Le fait de ‘laisser parler Gaïa’ fût célébré le jour suivant avec l’édification d’un Autel en sa faveur, ainsi que de moments de silence encore partagés lors de la sortie de résidence.
Une ‘Songline’, en français “ligne tracée par le chant” est un itinéraire chanté dans la culture aborigène d’Australie, initié par l’ancètre de chaque tribu dans le temps du rêve et de la création, qui lui a permis de trouver son chemin. Il est transmis de génération en génération. Chaque famille a un chant distinct, on les reconnaît ainsi entre eux. Il n’y a que les membres de la même famille qui chantent ce chant. C’est avec ce chant qu’ils se repèrent dans l’espace. Ce chant raconte également la vie de l’ancètre au temps originel, de la création. “Les mythes aborigènes de la création parlent d’être totémiques légendaires qui avaient parcourru tout le continent au temps du rêve. Et c’est en chantant le nom de tout ce qu’ils avaient croisé en chemin - oiseaux, animaux, plantes, rochers, trous d’eau - qu’ils avaient fait venir le monde à l’existence” (Résumé puis citation entre guillemets du Chant des pistes, de Bruce Chatwin). C’est aussi un chemin de vie pour un projet, il permet de se rappeler et de n’oublier aucun élément tout en laissant une part créative, non-linéaire ou inatendue dans le processus afin de laisser place au vivant.

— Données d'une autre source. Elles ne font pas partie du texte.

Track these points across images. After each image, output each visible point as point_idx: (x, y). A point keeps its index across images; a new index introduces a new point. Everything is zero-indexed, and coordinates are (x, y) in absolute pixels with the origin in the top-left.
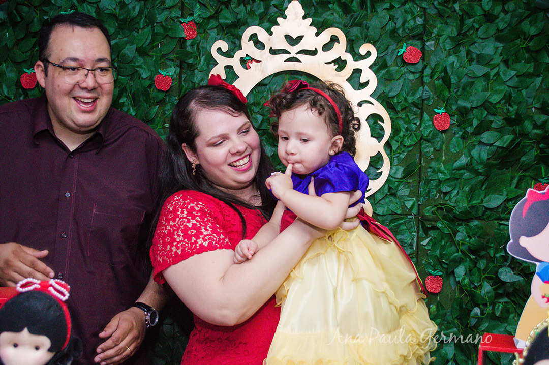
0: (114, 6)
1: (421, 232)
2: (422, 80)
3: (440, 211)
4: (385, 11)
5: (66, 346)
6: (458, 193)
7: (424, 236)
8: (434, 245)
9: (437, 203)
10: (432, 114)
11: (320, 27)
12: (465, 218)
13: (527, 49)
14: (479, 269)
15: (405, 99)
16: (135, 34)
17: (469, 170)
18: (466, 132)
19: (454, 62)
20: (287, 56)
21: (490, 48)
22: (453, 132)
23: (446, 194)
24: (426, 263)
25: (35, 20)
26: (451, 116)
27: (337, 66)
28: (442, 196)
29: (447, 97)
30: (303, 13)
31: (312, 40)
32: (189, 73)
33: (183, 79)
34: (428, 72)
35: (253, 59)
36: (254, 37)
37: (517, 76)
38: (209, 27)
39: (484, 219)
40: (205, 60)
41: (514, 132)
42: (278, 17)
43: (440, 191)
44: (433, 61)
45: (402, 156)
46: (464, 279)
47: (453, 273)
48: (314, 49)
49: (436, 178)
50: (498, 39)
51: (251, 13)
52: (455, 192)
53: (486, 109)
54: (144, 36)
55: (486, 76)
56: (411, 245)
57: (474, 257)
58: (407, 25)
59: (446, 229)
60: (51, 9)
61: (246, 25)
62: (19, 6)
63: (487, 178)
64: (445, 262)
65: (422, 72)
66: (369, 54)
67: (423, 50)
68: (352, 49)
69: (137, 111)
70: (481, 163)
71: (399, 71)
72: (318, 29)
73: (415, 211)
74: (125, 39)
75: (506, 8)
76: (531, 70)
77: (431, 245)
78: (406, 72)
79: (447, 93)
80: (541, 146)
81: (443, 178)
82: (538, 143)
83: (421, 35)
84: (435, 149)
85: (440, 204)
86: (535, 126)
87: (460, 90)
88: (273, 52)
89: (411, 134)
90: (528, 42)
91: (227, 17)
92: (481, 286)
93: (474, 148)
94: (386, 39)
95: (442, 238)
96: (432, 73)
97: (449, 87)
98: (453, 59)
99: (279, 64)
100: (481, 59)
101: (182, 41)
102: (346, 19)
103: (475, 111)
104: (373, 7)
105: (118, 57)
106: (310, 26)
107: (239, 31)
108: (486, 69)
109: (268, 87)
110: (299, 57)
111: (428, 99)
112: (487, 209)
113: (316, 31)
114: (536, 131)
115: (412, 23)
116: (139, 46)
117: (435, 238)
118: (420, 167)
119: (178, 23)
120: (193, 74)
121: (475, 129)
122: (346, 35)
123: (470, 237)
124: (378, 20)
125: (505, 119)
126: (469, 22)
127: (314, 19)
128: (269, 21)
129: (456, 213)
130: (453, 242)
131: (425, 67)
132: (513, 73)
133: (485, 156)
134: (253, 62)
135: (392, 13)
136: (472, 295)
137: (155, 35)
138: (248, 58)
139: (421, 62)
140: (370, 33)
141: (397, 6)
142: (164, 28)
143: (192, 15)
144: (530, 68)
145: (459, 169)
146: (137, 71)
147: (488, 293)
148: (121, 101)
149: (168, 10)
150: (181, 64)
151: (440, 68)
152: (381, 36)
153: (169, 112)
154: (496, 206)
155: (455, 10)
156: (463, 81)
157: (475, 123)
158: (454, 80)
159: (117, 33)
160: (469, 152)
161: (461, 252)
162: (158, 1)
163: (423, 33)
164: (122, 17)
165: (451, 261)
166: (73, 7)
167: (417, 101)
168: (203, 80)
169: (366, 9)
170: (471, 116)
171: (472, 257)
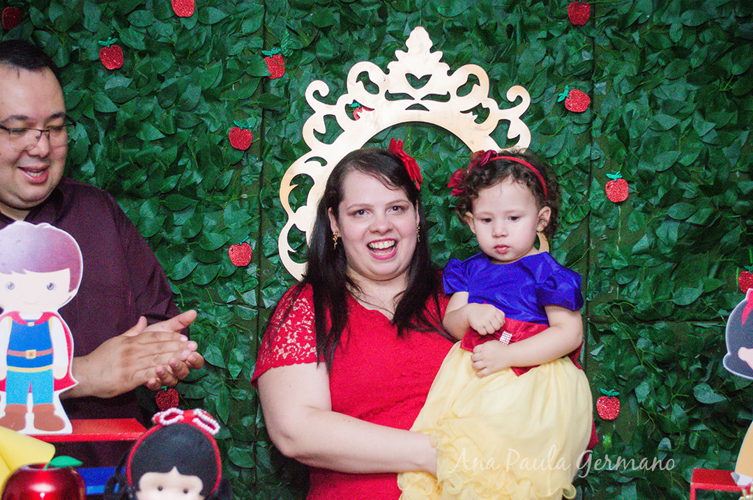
0: (171, 32)
1: (590, 339)
2: (591, 136)
3: (614, 310)
4: (540, 42)
6: (639, 284)
7: (595, 343)
9: (611, 299)
10: (604, 180)
11: (454, 63)
12: (650, 318)
13: (729, 94)
14: (667, 387)
15: (568, 159)
16: (200, 71)
17: (653, 256)
18: (648, 205)
19: (633, 110)
20: (409, 103)
21: (678, 91)
22: (632, 204)
23: (622, 287)
24: (597, 380)
25: (61, 50)
26: (629, 182)
27: (476, 116)
28: (618, 290)
29: (624, 158)
30: (430, 44)
31: (442, 81)
32: (274, 124)
33: (266, 133)
34: (598, 123)
35: (362, 106)
36: (363, 76)
37: (717, 130)
38: (302, 61)
39: (673, 320)
40: (297, 106)
41: (712, 203)
42: (395, 48)
43: (615, 283)
44: (605, 108)
45: (564, 237)
46: (648, 400)
47: (633, 392)
48: (446, 94)
49: (610, 266)
50: (690, 80)
51: (360, 42)
52: (636, 283)
53: (675, 174)
54: (212, 74)
55: (675, 129)
57: (661, 371)
58: (569, 61)
59: (623, 334)
60: (82, 36)
61: (350, 59)
62: (37, 32)
63: (678, 263)
64: (623, 377)
65: (590, 124)
66: (519, 99)
67: (591, 94)
68: (496, 92)
69: (204, 175)
70: (669, 246)
71: (560, 123)
72: (450, 66)
74: (186, 77)
75: (701, 38)
76: (734, 122)
77: (604, 355)
78: (570, 124)
79: (623, 152)
80: (748, 222)
81: (619, 266)
82: (745, 218)
83: (590, 74)
84: (607, 226)
85: (616, 301)
86: (741, 196)
87: (642, 148)
88: (390, 97)
89: (576, 207)
90: (731, 84)
91: (327, 49)
92: (670, 409)
93: (660, 225)
94: (542, 81)
95: (619, 346)
96: (603, 125)
97: (627, 145)
98: (630, 106)
99: (398, 113)
100: (667, 106)
101: (266, 80)
102: (486, 52)
103: (660, 176)
104: (524, 37)
105: (176, 102)
106: (440, 61)
107: (344, 69)
108: (675, 121)
109: (383, 144)
110: (426, 103)
111: (598, 160)
112: (677, 306)
113: (448, 69)
114: (741, 203)
115: (576, 58)
116: (206, 88)
117: (609, 346)
118: (588, 252)
119: (260, 57)
120: (279, 126)
121: (661, 200)
122: (487, 73)
123: (655, 344)
124: (532, 53)
125: (700, 187)
126: (653, 57)
127: (446, 52)
128: (384, 54)
129: (636, 313)
130: (633, 351)
131: (594, 117)
132: (712, 125)
133: (674, 236)
134: (363, 110)
135: (550, 44)
136: (659, 422)
137: (227, 72)
138: (356, 105)
139: (589, 111)
140: (522, 71)
141: (556, 34)
142: (240, 63)
143: (277, 45)
144: (732, 117)
145: (640, 253)
146: (203, 121)
147: (680, 418)
148: (180, 163)
149: (245, 38)
150: (263, 113)
151: (615, 119)
152: (535, 76)
153: (248, 178)
154: (688, 302)
155: (634, 41)
156: (645, 136)
157: (661, 193)
158: (633, 134)
159: (174, 69)
160: (653, 231)
161: (644, 364)
162: (231, 26)
163: (591, 72)
164: (181, 48)
165: (631, 377)
166: (115, 35)
167: (584, 163)
168: (293, 134)
169: (515, 38)
170: (656, 183)
171: (659, 370)
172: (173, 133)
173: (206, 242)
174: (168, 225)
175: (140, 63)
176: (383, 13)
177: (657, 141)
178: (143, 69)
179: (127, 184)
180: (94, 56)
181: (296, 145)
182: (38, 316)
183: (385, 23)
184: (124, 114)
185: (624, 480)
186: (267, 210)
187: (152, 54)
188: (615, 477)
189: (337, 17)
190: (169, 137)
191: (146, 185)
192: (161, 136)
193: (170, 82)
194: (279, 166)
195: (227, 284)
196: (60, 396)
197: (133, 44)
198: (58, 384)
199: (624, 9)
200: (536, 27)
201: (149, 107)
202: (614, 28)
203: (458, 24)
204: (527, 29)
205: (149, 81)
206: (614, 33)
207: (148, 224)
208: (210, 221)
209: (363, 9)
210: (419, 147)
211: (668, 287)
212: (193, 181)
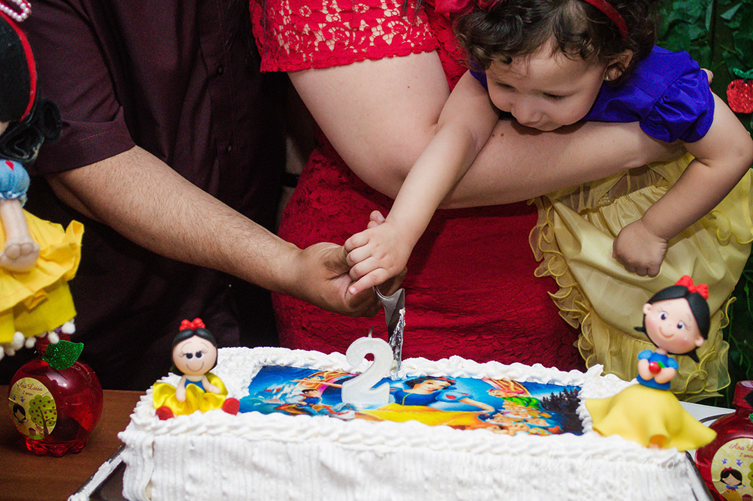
5: (28, 113)
7: (728, 2)
8: (746, 20)
56: (701, 20)
77: (740, 19)
117: (748, 4)
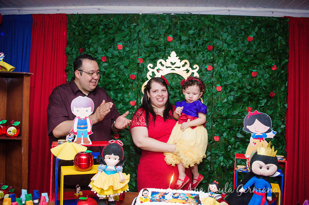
0: (117, 53)
1: (213, 123)
2: (213, 76)
3: (218, 116)
4: (201, 54)
5: (123, 158)
6: (224, 110)
7: (214, 124)
8: (217, 127)
9: (217, 114)
10: (216, 86)
11: (181, 59)
12: (226, 118)
13: (245, 66)
14: (230, 134)
15: (208, 81)
16: (124, 62)
17: (227, 104)
18: (226, 92)
20: (171, 69)
21: (233, 66)
22: (222, 92)
23: (220, 111)
24: (214, 132)
26: (222, 87)
27: (186, 72)
30: (176, 55)
31: (179, 63)
32: (140, 74)
33: (139, 76)
34: (214, 73)
35: (160, 69)
36: (161, 63)
38: (147, 59)
39: (232, 118)
40: (145, 70)
41: (241, 92)
42: (168, 56)
43: (218, 110)
44: (216, 70)
45: (207, 99)
46: (226, 137)
47: (223, 135)
48: (179, 67)
49: (217, 106)
50: (236, 63)
51: (160, 55)
52: (223, 110)
53: (232, 85)
54: (126, 62)
55: (233, 74)
56: (210, 126)
58: (208, 59)
59: (220, 122)
60: (97, 54)
61: (158, 59)
63: (233, 105)
64: (220, 131)
65: (213, 73)
66: (196, 68)
67: (213, 66)
68: (191, 66)
69: (125, 85)
70: (231, 101)
71: (206, 73)
73: (211, 116)
74: (120, 63)
75: (238, 53)
76: (246, 73)
78: (208, 73)
79: (220, 80)
80: (249, 96)
81: (219, 106)
82: (248, 95)
83: (213, 62)
84: (217, 97)
85: (219, 114)
86: (247, 90)
87: (225, 79)
88: (167, 67)
89: (210, 92)
90: (245, 64)
91: (152, 56)
92: (231, 139)
93: (229, 97)
94: (202, 63)
95: (219, 124)
96: (216, 74)
97: (221, 78)
98: (222, 69)
99: (168, 71)
100: (231, 69)
101: (139, 64)
102: (189, 57)
103: (229, 85)
104: (197, 53)
105: (118, 69)
106: (178, 59)
107: (156, 61)
108: (232, 73)
110: (175, 69)
111: (215, 82)
112: (233, 115)
113: (180, 61)
114: (248, 91)
115: (210, 58)
116: (125, 65)
117: (217, 124)
118: (212, 103)
119: (137, 58)
120: (142, 74)
121: (229, 91)
122: (189, 62)
123: (228, 124)
124: (199, 57)
125: (238, 88)
126: (227, 58)
127: (180, 57)
128: (165, 58)
129: (223, 117)
130: (223, 126)
131: (214, 72)
132: (241, 74)
133: (232, 99)
135: (203, 55)
136: (229, 142)
137: (130, 62)
139: (212, 70)
140: (197, 61)
141: (205, 53)
142: (133, 60)
143: (141, 56)
144: (246, 72)
145: (224, 103)
146: (124, 73)
147: (233, 141)
148: (119, 83)
149: (134, 54)
150: (138, 71)
151: (218, 72)
152: (200, 62)
153: (134, 86)
154: (235, 114)
155: (223, 54)
156: (225, 76)
157: (229, 89)
158: (223, 76)
159: (118, 61)
160: (227, 98)
161: (225, 128)
162: (130, 52)
163: (213, 61)
164: (119, 57)
165: (222, 131)
166: (105, 54)
167: (211, 82)
168: (145, 76)
169: (195, 54)
170: (228, 87)
171: (228, 130)
172: (118, 76)
173: (125, 100)
174: (117, 97)
175: (110, 60)
176: (165, 48)
177: (228, 77)
178: (111, 61)
179: (107, 87)
180: (100, 59)
181: (146, 78)
182: (84, 118)
183: (165, 51)
184: (107, 72)
185: (220, 155)
186: (139, 93)
187: (113, 58)
188: (218, 154)
189: (155, 49)
190: (117, 77)
191: (112, 87)
192: (115, 76)
193: (117, 64)
194: (141, 83)
195: (130, 110)
196: (89, 136)
197: (109, 56)
198: (89, 133)
199: (220, 47)
200: (200, 51)
201: (112, 70)
202: (218, 51)
203: (182, 51)
204: (198, 52)
205: (112, 64)
206: (218, 52)
207: (112, 96)
208: (126, 96)
209: (161, 47)
210: (173, 79)
211: (231, 111)
212: (122, 87)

Voir l’article “Créer en collectif” qui va suivre pour plus d’informations sur les ‘Songlines’ et son processus, le Karrabirdt.
Dans la Gestion du Possible, nous distinguons 5 corps, avec lesquels les aborigènes, d’où vient l’inspiration de la Permaculture et du Rêve du Dragon sont beaucoup plus familiers. Dans « Messages des Hommes vrais au monde mutant » Marlo Morgan parle de cette capacité qu’a l’être humain, en partant de rien, de sentir sa direction dans le désert, sans mourir de faim. La pratique qui amène à se connecter à son corps Archétypal, aussi définit par un psychologue sous le nom de ‘Flow’ dans les équipes de travail ou au sein d’une action. Certains romans d'Orson Scott Card décrivent également d'autres états de conscience, comme la rencontre avec les habitants du désert dans Treason. Ce sont des romans intéressants à découvrir.
Terme employé dans le livre Sur la piste animale de Baptiste Morizot, qui désignait l’action d’aller en retraite en forêt pour les Québéquois. Se terme est étendu ici à l’entièreté de l’action de disparaître dans la nature.